» Given text
--------------------------------------------------

I always thought that the point of an adversarial parliament was to reach a synthesis: a nuanced idea that was stronger than either side’s starting position.
Now it seems that taking a side is seen as the end point, both in Parliament and among the public, and our society is splitting apart in the headlong divergence towards tribal polarisation. I guess it’s up to us teachers to set an example.
As a respected profession, with undoubted influence over the young minds in our care, it’s our responsibility to model balance and make the case for the centre ground.
It’s easy to jeer along and contribute to the political pantomime in 21st-century comfort.
'The dangers of joining an ideological gang'
Signalling party allegiance on social media is a quick way to forge a simplistic identity and to feel a sense of belonging, in the same way that, as teens, we may have worn Ramones pin badges or Tip-exed Nirvana song titles on to our rucksacks.
For many adults, including a small number of teachers, lining up unthinkingly under one flag or other is a convenient proxy for actually having an identity or critical thought.
But those of us who remember the 20th century, or at least the modern bits of our GCSE history, are well aware of the dangers of joining an ideological gang.
This week there was a rush to condemn the Conservative government’s allocation of £50 million to expand grammar schools.
'Old rehearsed positions'
All those opposed to Tory policy quickly dusted off the old rehearsed positions, and the tribes lined up on both sides. Those in favour of grammars wouldn’t be listening and those against were already long-converted.
I retain a distant affection for the grammar schools where my teaching career began, and where I undeniably saw good things happening for those few who made it through their doors – but my overriding loyalty is to social justice.
In my region, the grammar school awarded funding for expansion is the most exclusive and most selective of them all. The Department for Education would have been hard-pressed to find one that did less for social mobility.
'A £50m break for the upper-middle class'
In fact, it literally wouldn’t have been able to. The successful school has just 5 per cent disadvantaged students; the most abysmally-low figure of all grammars in the area. Elsewhere in the same county, a city grammar school with 23 per cent disadvantaged students was not successful in its bid.
It’s actually shameless because, even if you believe that grammars can support social mobility, that’s not what this is intended for.
This is a £50 million break for the upper-middle class, so they can save on seven years’ worth of private-school fees and treat themselves to a Porsche instead.

--------------------------------------------------

» What you need to do
Extend the opinion piece on grammar school funding, picking up right after its final sentence. None of the lines that come next are needed.

--------------------------------------------------

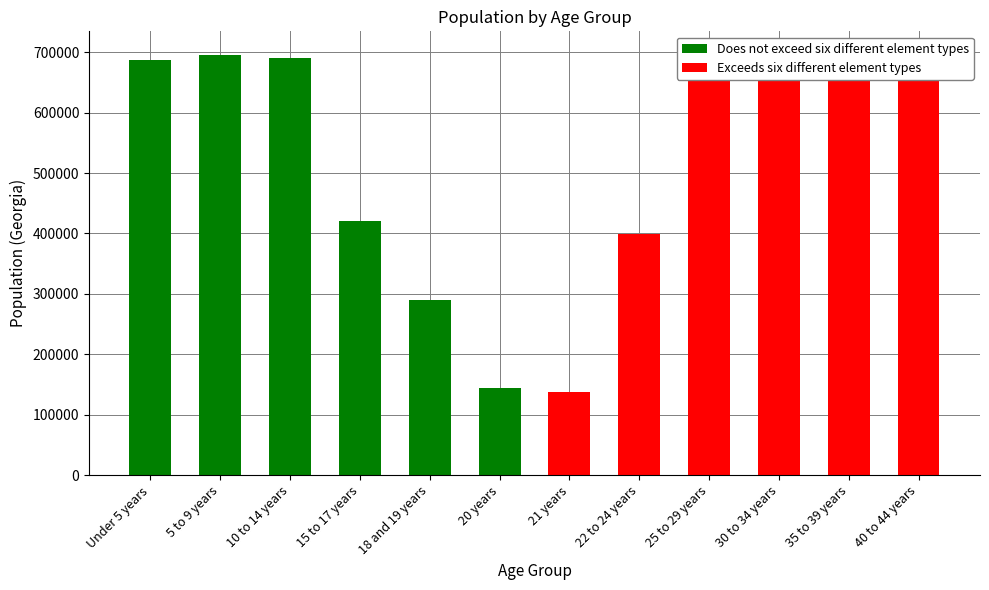

Reading left to right, what are all the values shown in this chart?

Does not exceed six different element types: 686785	695161	689684	419922	290077	143471
Exceeds six different element types: 137251	399358	673935	661625	698059	699481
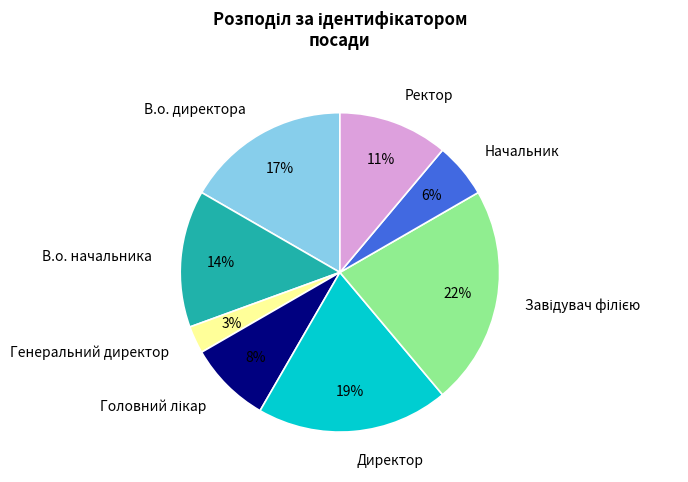

Does any single category account for the majority?

No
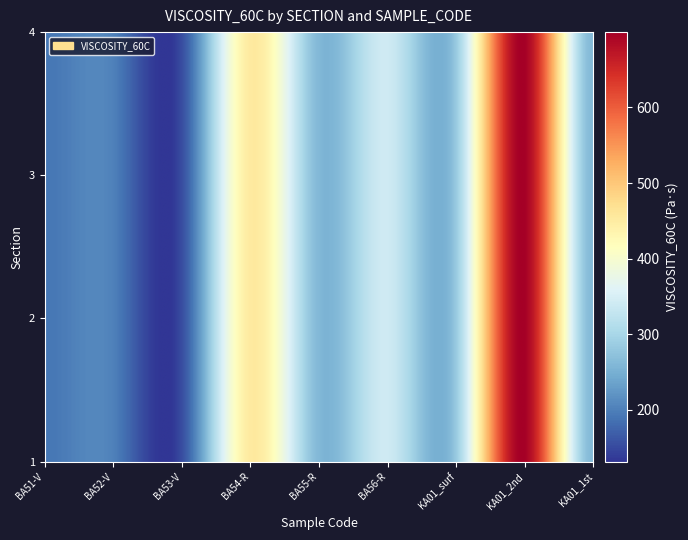

What is the maximum value for KA01_2nd?

697.8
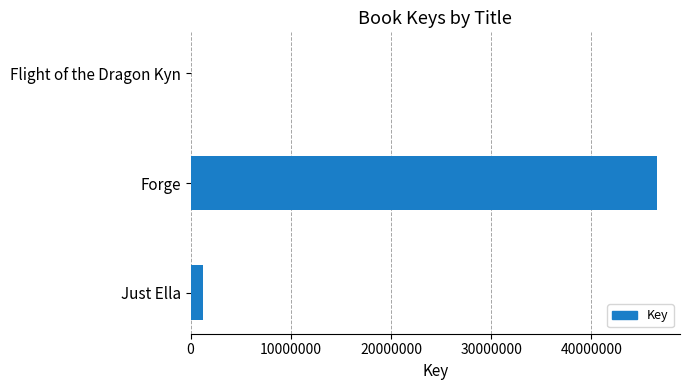

True or false: the data shows 81213115 at Forge.

False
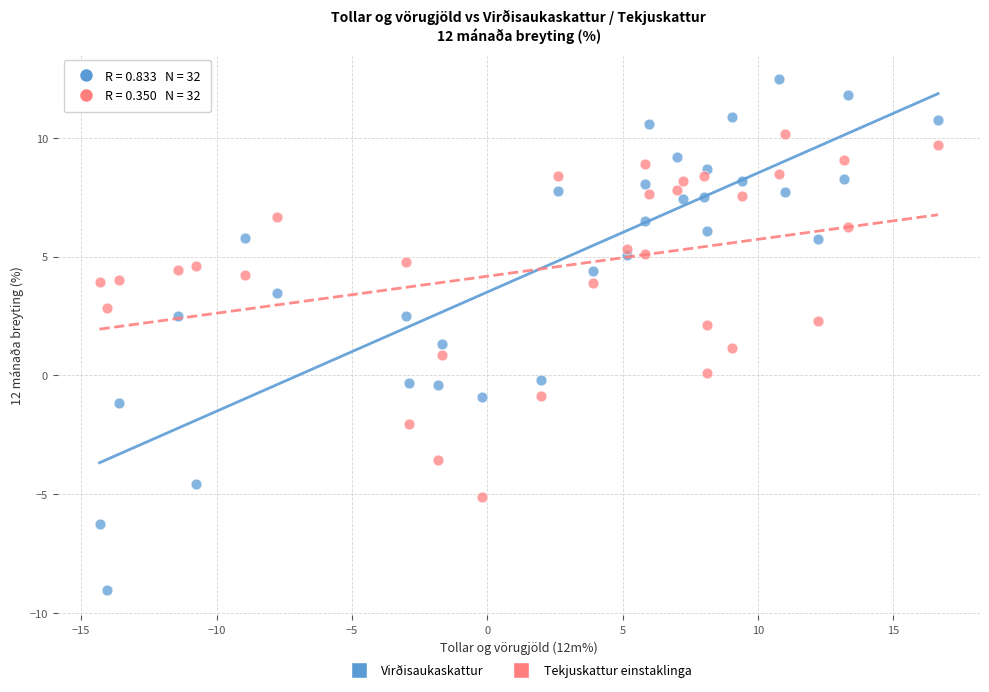

Which series reaches the minimum Y coordinate?

Virðisaukaskattur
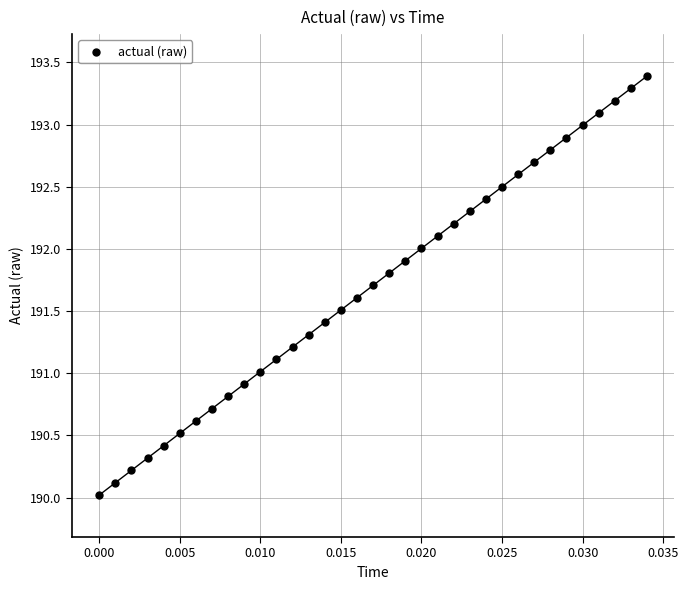

What is the range of Y values (max minus min)?

3.4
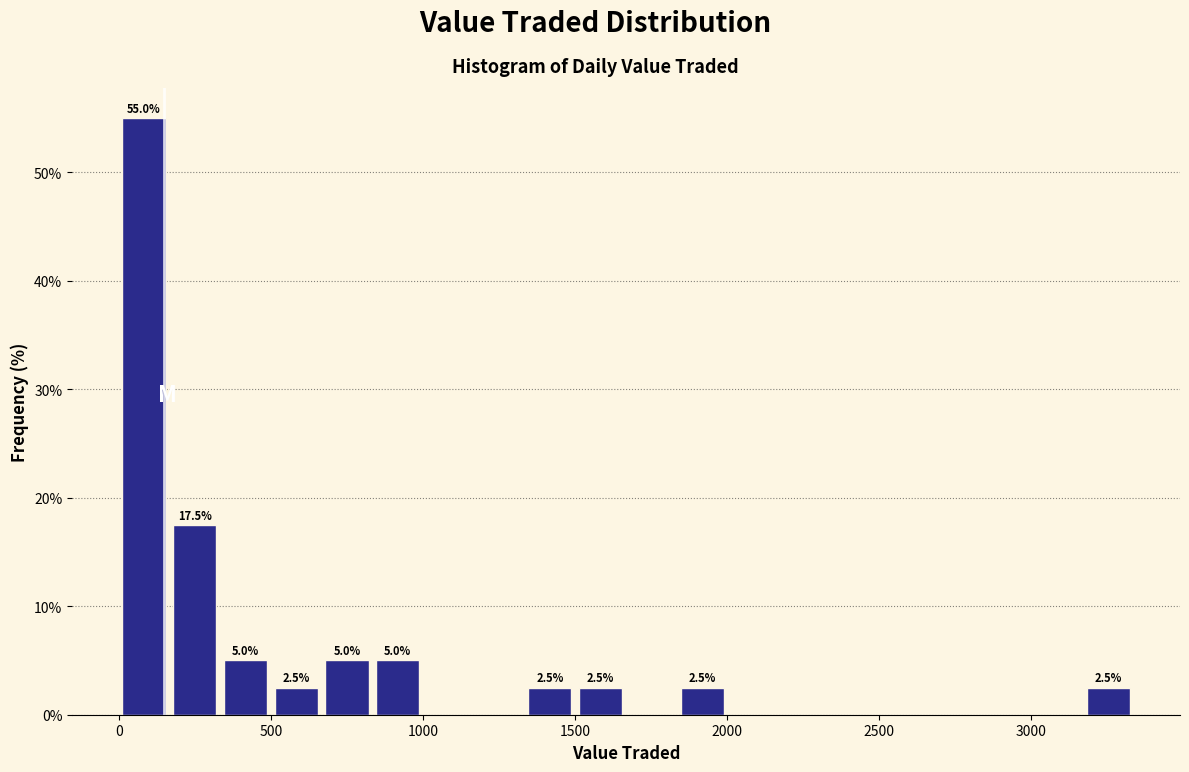

Read against the x-axis, roughly where is the centre of the tallest bar?

100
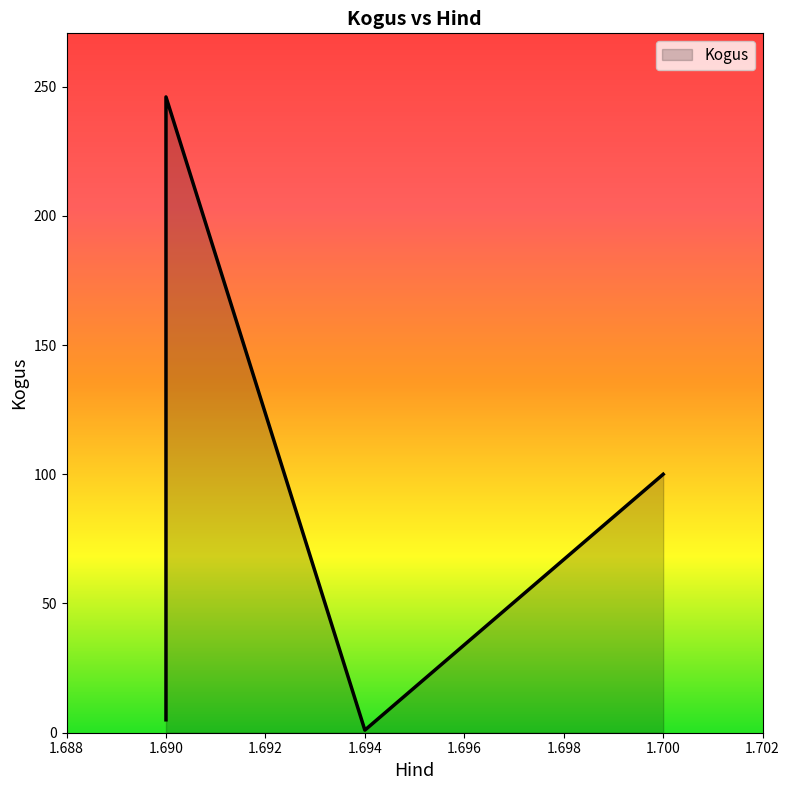

True or false: there are more than 0 points higher than both neighbors.

False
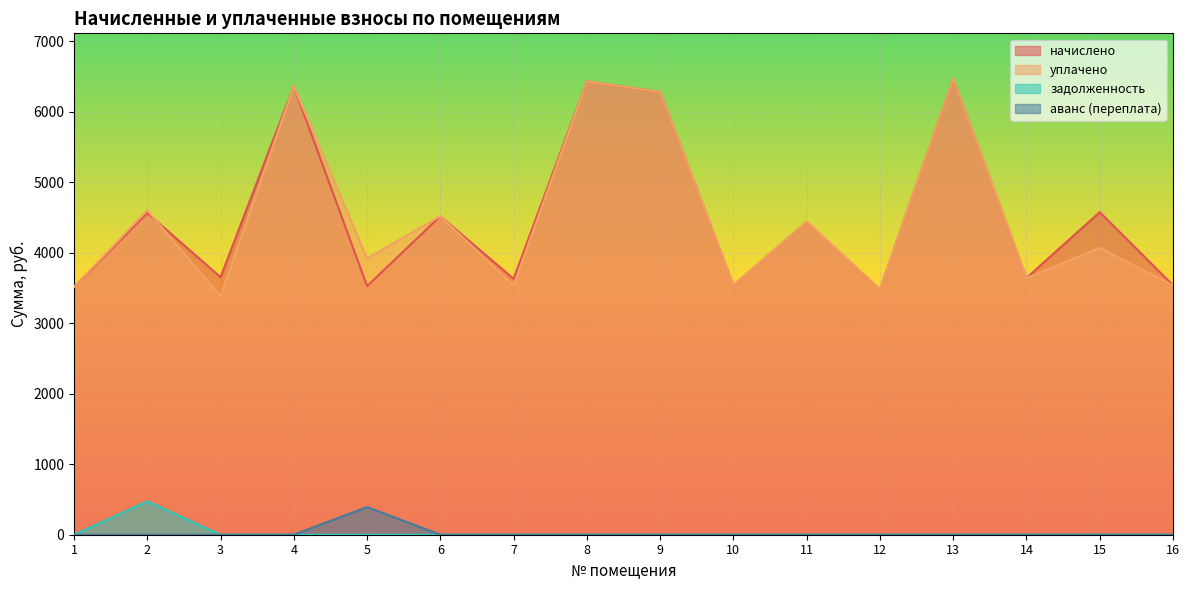

Reading left to right, transcribe all the data shown in this chart.

начислено: 1=3513.6	2=4561.9	3=3651.8	4=6359.0	5=3525.1	6=4515.8	7=3628.8	8=6428.2	9=6278.4	10=3536.6	11=4435.2	12=3479.0	13=6462.7	14=3640.3	15=4573.4	16=3536.6
уплачено: 1=3513.6	2=4600.0	3=3381.2	4=6359.0	5=3918.1	6=4515.8	7=3535.9	8=6428.2	9=6278.4	10=3536.6	11=4435.2	12=3479.0	13=6462.7	14=3640.3	15=4065.3	16=3536.6
задолженность: 1=0.0	2=474.0	3=0.0	4=0.0	5=0.0	6=0.0	7=0.0	8=0.0	9=0.0	10=0.0	11=0.0	12=0.0	13=0.0	14=0.0	15=0.0	16=0.0
аванс (переплата): 1=0.0	2=0.0	3=0.0	4=0.0	5=392.0	6=0.0	7=0.0	8=0.0	9=0.0	10=0.0	11=0.0	12=0.0	13=0.0	14=0.0	15=0.0	16=0.0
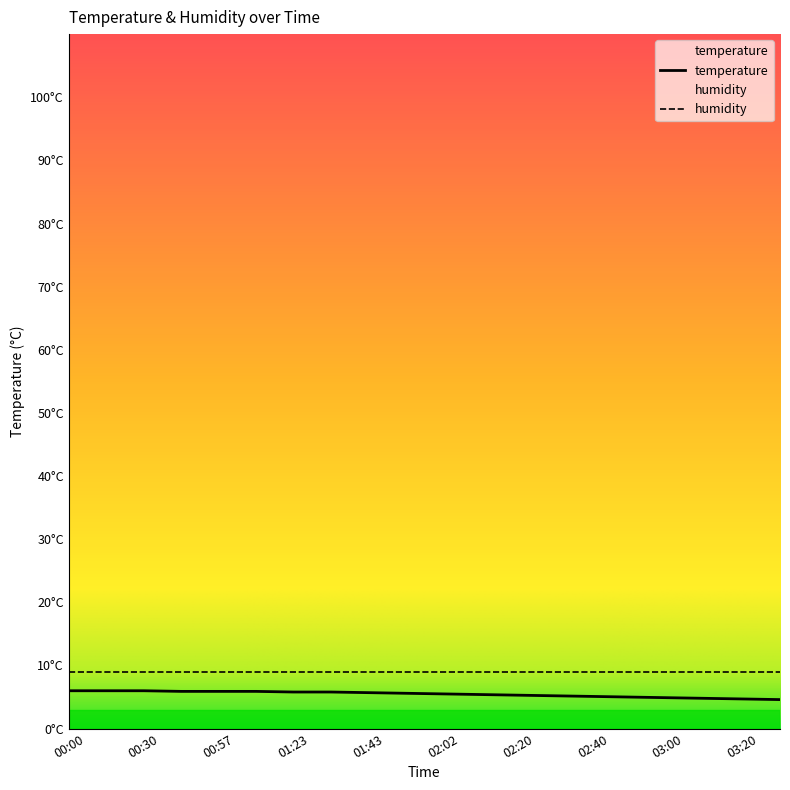

Count the number of values greater than 5.

15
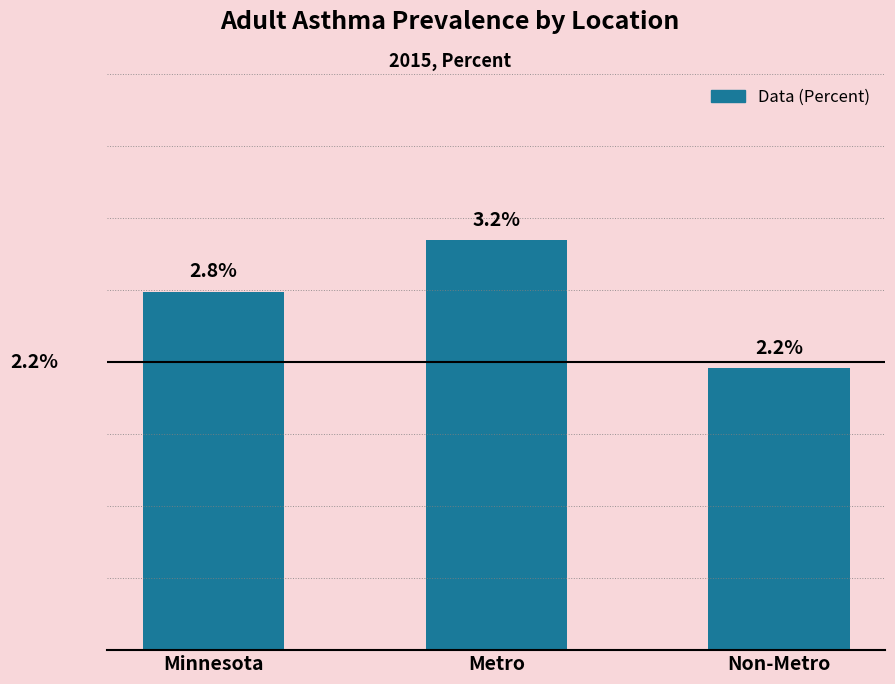

Count the number of categories in the chart.

3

--------------------------------------------------

» Response to this task
And it’s those who do believe in grammars, rightly or wrongly, who need to be shown that; so we need to get together in the middle ground somewhere to have the conversation.
While we’re there, let’s talk about the shadow education secretary, Angela Rayner, too. At the recent Association of Colleges national conference, she announced that a Labour government would scrap the GCSE resit policy that currently gives the disproportionately disadvantaged post-16 students without a C or 4 grade, mostly in FE colleges, another chance at the facilitating qualifications for English and maths.
I suspect she was met with the rapturous applause she was courting from the college-group CEOs, education consultants, lobbyists, tech reps and retiree armchair generals in the audience. I would love to compare the average salary of those applauding Rayner’s pledge to scrap the resit policy with the average salary of those without a grade C/4 in my subject.
'The Jeremy Clarkson educational philosophy'
A report from the Institute for Fiscal Studies last week suggests that women without the grade in GCSE English plateau far, far below UK average income.
Although men fare slightly better, the income gap between those with and those without the grade only gets wider as they get older.
Unfortunately, Rayner shares her educational philosophy with Jeremy Clarkson; proud to have come as far as she has without many qualifications, and, therefore, blissfully convinced that nobody else needs them either.
I am far more impressed by the people I know who have emerged from extremely challenging backgrounds with educational achievements that put their privileged peers to shame.
'Higher aspirations would benefit everyone'
I’m tired of the populist inverted snobbery that has put an angry Oompa Loompa in the White House and that would triumphantly put someone even less qualified into the position of leading education in our country.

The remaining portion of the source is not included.